Set task:
Turn the records below into a two-column CSV with the header text,answer. Give one row per record, put each field in double quotes with any line breaks replaced by spaces, and leave out the pictures.

Provided entries:
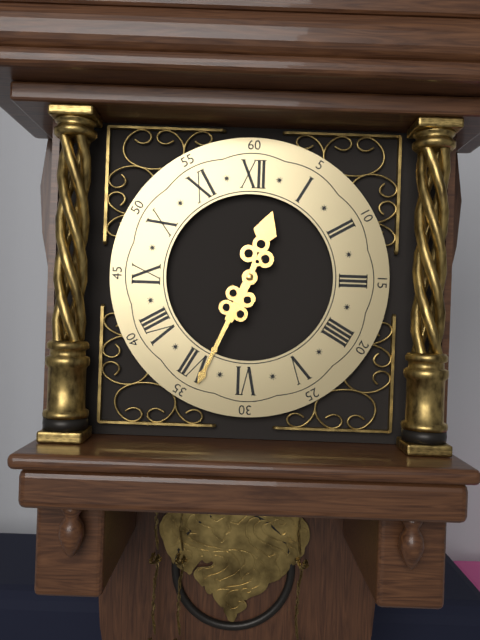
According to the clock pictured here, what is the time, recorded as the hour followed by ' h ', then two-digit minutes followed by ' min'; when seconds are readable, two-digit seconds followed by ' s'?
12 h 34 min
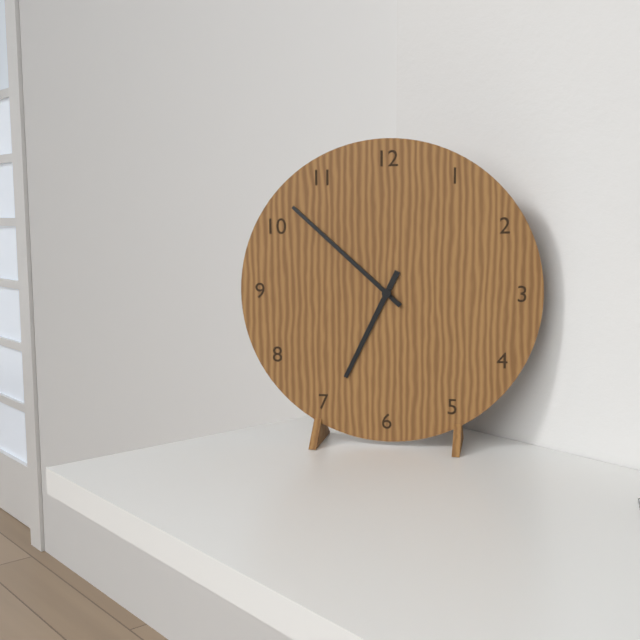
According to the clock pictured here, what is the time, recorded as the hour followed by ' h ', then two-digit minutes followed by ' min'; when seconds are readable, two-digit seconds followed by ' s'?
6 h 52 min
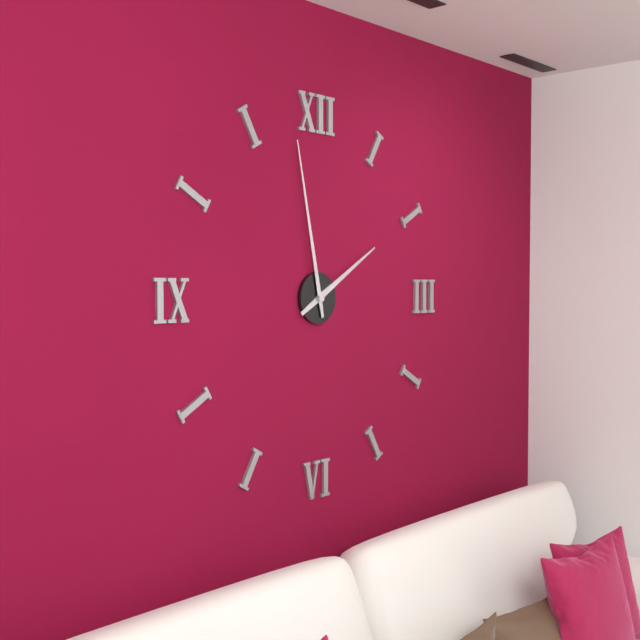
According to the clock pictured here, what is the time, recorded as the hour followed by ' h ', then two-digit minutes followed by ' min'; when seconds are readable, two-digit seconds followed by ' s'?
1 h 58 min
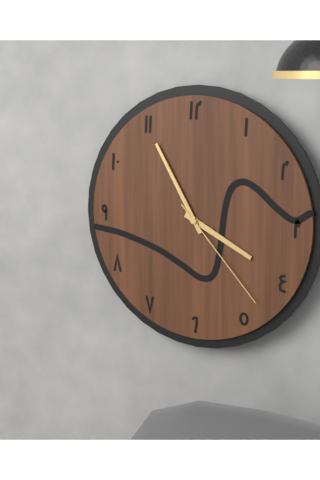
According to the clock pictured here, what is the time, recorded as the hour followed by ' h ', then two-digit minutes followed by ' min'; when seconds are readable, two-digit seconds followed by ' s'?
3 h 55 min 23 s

Answer to the exercise:
text,answer
"According to the clock pictured here, what is the time, recorded as the hour followed by ' h ', then two-digit minutes followed by ' min'; when seconds are readable, two-digit seconds followed by ' s'?","12 h 34 min"
"According to the clock pictured here, what is the time, recorded as the hour followed by ' h ', then two-digit minutes followed by ' min'; when seconds are readable, two-digit seconds followed by ' s'?","6 h 52 min"
"According to the clock pictured here, what is the time, recorded as the hour followed by ' h ', then two-digit minutes followed by ' min'; when seconds are readable, two-digit seconds followed by ' s'?","1 h 58 min"
"According to the clock pictured here, what is the time, recorded as the hour followed by ' h ', then two-digit minutes followed by ' min'; when seconds are readable, two-digit seconds followed by ' s'?","3 h 55 min 23 s"